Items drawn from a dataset
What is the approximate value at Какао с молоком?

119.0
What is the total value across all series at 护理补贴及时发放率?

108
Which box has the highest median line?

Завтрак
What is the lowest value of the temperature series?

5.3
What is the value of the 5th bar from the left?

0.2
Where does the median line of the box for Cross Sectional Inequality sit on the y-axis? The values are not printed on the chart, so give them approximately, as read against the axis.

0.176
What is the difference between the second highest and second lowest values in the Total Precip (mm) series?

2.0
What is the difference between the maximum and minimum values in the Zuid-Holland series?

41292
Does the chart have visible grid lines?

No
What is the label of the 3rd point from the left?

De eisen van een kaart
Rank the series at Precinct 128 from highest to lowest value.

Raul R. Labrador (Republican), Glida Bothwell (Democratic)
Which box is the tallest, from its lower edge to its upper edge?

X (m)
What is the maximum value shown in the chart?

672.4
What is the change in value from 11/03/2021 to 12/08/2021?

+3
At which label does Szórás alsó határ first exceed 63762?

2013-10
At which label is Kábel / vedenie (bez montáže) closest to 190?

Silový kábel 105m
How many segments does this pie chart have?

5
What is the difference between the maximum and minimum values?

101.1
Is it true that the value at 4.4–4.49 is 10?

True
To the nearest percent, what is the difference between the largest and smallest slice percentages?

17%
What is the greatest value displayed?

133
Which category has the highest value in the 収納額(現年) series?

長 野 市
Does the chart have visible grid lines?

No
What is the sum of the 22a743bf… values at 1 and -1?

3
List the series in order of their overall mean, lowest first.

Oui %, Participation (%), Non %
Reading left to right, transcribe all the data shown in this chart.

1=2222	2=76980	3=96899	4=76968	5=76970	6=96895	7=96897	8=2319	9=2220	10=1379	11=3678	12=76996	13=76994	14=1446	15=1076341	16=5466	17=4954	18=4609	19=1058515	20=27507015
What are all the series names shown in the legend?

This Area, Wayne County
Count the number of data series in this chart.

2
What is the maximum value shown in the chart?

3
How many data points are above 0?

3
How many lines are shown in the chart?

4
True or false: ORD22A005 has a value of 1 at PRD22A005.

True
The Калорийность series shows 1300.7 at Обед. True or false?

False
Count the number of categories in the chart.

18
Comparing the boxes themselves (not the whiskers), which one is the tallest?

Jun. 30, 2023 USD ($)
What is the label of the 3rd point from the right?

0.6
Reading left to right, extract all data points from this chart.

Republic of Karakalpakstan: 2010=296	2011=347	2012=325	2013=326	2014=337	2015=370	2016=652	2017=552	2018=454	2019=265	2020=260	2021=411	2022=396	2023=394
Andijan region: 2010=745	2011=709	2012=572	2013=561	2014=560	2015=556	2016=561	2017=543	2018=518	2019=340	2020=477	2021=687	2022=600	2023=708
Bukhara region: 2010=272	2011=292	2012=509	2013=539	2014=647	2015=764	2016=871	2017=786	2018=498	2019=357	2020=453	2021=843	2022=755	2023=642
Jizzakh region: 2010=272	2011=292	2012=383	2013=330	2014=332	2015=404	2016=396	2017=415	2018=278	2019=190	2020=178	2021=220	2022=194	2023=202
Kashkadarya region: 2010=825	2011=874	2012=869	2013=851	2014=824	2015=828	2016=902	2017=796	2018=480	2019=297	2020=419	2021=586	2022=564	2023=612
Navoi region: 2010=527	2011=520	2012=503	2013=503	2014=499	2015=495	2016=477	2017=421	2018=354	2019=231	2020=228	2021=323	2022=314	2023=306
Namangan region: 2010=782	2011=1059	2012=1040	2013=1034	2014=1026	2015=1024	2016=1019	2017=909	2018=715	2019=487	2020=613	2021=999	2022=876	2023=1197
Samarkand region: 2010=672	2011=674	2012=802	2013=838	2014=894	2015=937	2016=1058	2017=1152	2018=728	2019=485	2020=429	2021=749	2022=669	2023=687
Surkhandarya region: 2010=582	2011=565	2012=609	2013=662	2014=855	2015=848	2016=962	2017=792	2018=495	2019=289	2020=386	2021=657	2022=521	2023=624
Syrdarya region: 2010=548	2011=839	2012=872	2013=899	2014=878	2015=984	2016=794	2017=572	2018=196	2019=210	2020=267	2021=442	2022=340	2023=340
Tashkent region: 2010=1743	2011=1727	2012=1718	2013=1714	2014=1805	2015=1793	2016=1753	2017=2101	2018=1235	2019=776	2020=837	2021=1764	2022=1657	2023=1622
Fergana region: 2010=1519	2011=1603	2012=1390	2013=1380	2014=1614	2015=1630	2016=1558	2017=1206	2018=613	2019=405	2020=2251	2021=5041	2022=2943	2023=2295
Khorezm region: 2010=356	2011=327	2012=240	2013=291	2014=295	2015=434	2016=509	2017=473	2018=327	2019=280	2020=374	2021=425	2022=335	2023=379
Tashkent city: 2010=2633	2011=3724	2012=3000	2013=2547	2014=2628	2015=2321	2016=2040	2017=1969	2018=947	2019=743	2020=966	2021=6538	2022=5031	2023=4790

## WHAT THE TASK ASKS:
Starting with the first of the items and going on through the line with "What is the difference between the second", switch "median" to "middle" wherever it appears. Give those lines again with everything else unchanged.

## EXPECTED ANSWER:
What is the approximate value at Какао с молоком?

119.0
What is the total value across all series at 护理补贴及时发放率?

108
Which box has the highest middle line?

Завтрак
What is the lowest value of the temperature series?

5.3
What is the value of the 5th bar from the left?

0.2
Where does the middle line of the box for Cross Sectional Inequality sit on the y-axis? The values are not printed on the chart, so give them approximately, as read against the axis.

0.176
What is the difference between the second highest and second lowest values in the Total Precip (mm) series?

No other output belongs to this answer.